[PASSAGE TO READ]

Your neighbour needs specially adapted / designed transport, so that he and the other occupants can travel in safety and comfort.

Possible areas of concern are: seat, seat fixings, suspension, safety systems;
also any handgrip he uses to get into the car might tear away from its fittings

The suspension might be over-stressed by the unbalanced weight when you turn corners, hit a pothole etc or brake sharply etc

In the case of sharp braking / accident - concern for: seatbelt anchorages & restraint system, seat, head support, airbags.

In fact, since his size would bring him too close to any airbags, he would likely be struck by them before they have inflated fully and possibly injured from that.
The restraints system might not hold him properly in place, as they are designed to restrain much lighter people

A massive modern SUV wouldn't be developed for a 200kg passenger either, but it would inherently have much more safety margin for high loads
Your car is old and medium-sized

Also, once a vehicle is several years old, it might have developed tiny defects that don't matter in normal use,
but under extreme loading - which travelling with a 200 kg oassenger is - could cause those components, if stressed, to be noticeably damaged

You might get away with it once or 20 times, or you might see damage after the first trip
Personally, I'd avoid doing such a risky favour, which could go wrong for you both.

IWannaSeeHowItEnds · 28/06/2019 15:10

I wouldn't offer. He is just done bloke you know, not a close friend. He's not your responsibility - for him getting a lift from you is easier than sorting his own arrangements. For you though, it risks your car. If he can't afford a taxi he's not going to be able to afford to fix your suspension.

QueenofPain · 28/06/2019 15:15

This is like something off an episode of postman pat or peppa pig.

CottonSock · 28/06/2019 15:21

Op, your response above is spot on. You are not a bariatric ambulance. Stay well clear.

cheesytoasters · 28/06/2019 15:28

Shocked to see that people have said this is fat shaming...isn't it just down to science?

I think bigchoc has nailed it here.

EmmaGrundyForPM · 28/06/2019 20:47

Thank you @BigChoc that is really helpful.

And thank you to all of you who have replied to me kindly, whether or not you think IABU. I'd forgotten how poisonous AIBU can be sometimes!

OP posts:
PonderingPanda · 29/06/2019 11:13

So what are you going to do now?

EmmaGrundyForPM · 29/06/2019 12:12

@PonderingPanda as I said in my previous post

Lots of people here have said IABU and that my car will be fine so if he really cant get hospital transport then I'll almost certainly offer but hopefully it wont come to that.

[/PASSAGE TO READ]
[RECORD EXCERPTS]

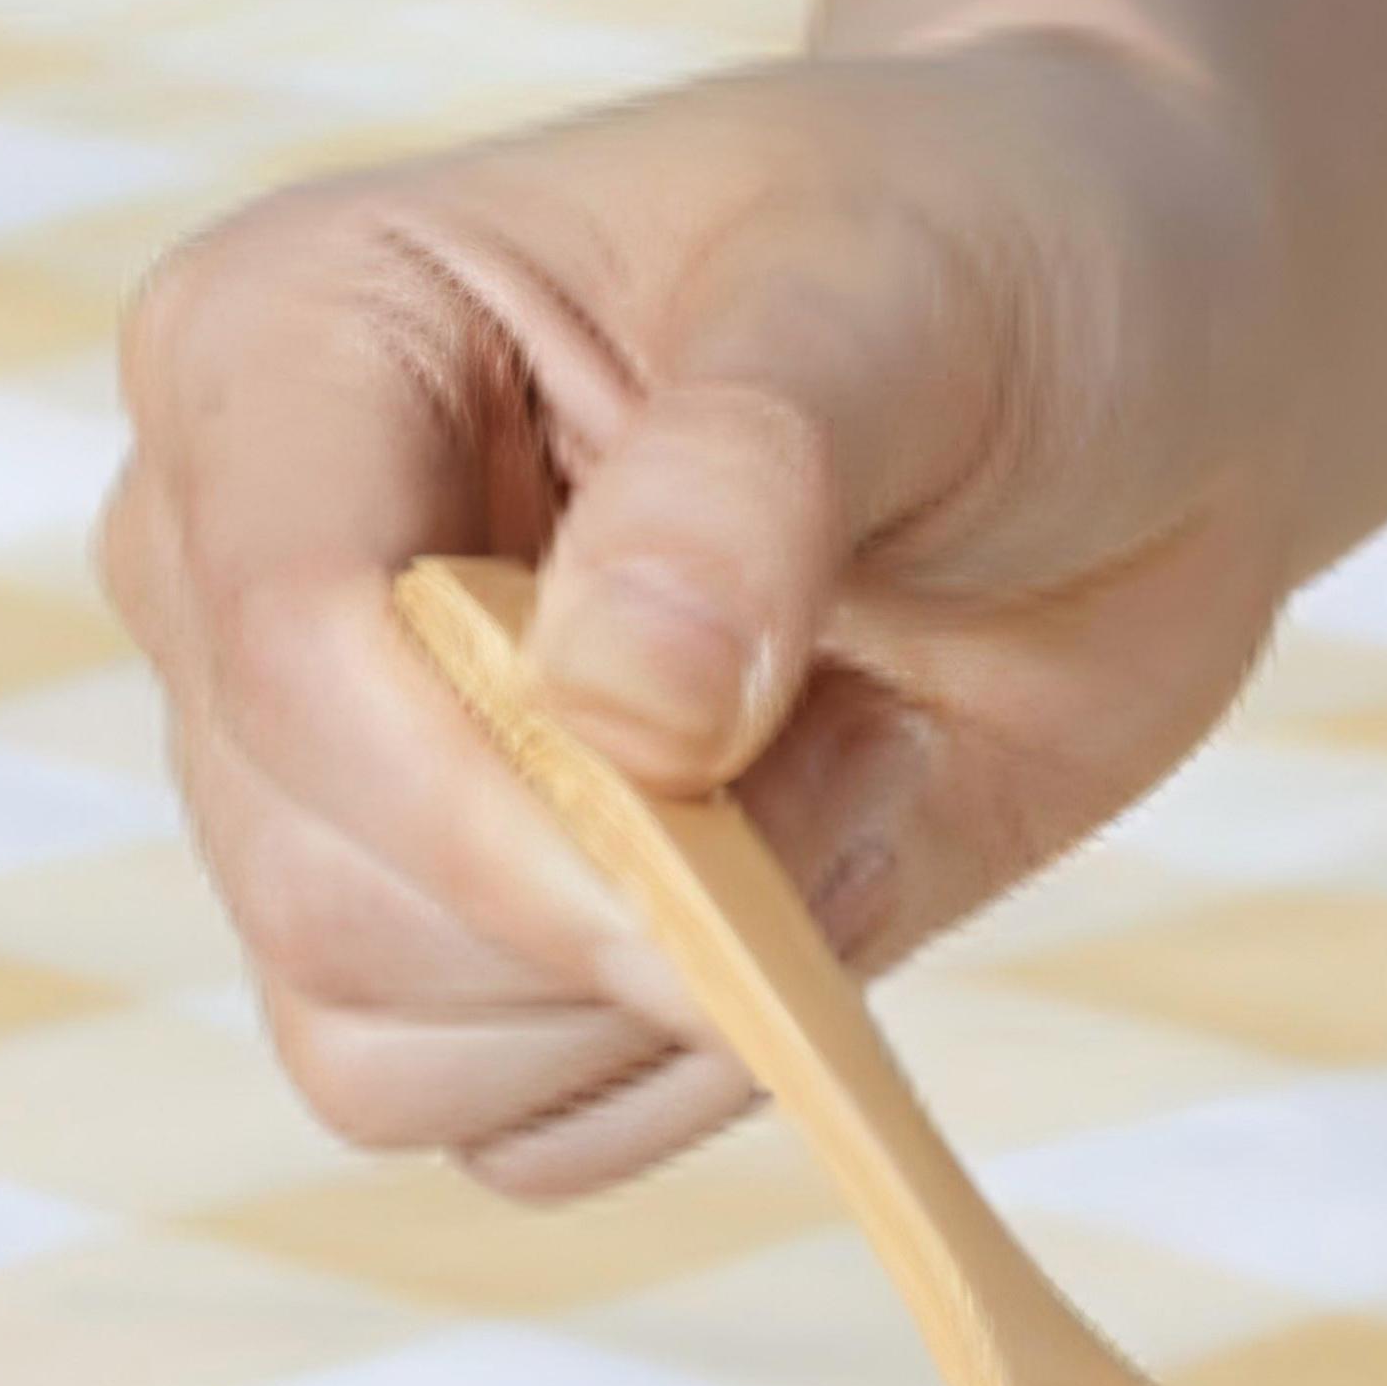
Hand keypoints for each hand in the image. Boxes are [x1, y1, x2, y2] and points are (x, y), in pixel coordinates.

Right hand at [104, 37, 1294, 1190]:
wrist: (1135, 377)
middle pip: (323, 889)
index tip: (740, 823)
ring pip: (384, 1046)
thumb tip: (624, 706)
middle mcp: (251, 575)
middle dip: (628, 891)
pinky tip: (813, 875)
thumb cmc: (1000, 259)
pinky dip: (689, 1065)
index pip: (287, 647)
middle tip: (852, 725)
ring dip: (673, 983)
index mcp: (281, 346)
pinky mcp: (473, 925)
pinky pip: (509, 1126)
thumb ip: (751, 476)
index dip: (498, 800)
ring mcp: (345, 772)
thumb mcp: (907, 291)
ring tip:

[/RECORD EXCERPTS]

[AIM OF THE TASK] Rewrite the forum thread from "EmmaGrundyForPM · 28/06/2019" up to and including "going to do now?", changing "helpful" to "useful". The forum thread can be handled without the entries.

[TASK ANSWER]
EmmaGrundyForPM · 28/06/2019 20:47

Thank you @BigChoc that is really useful.

And thank you to all of you who have replied to me kindly, whether or not you think IABU. I'd forgotten how poisonous AIBU can be sometimes!

OP posts:
PonderingPanda · 29/06/2019 11:13

So what are you going to do now?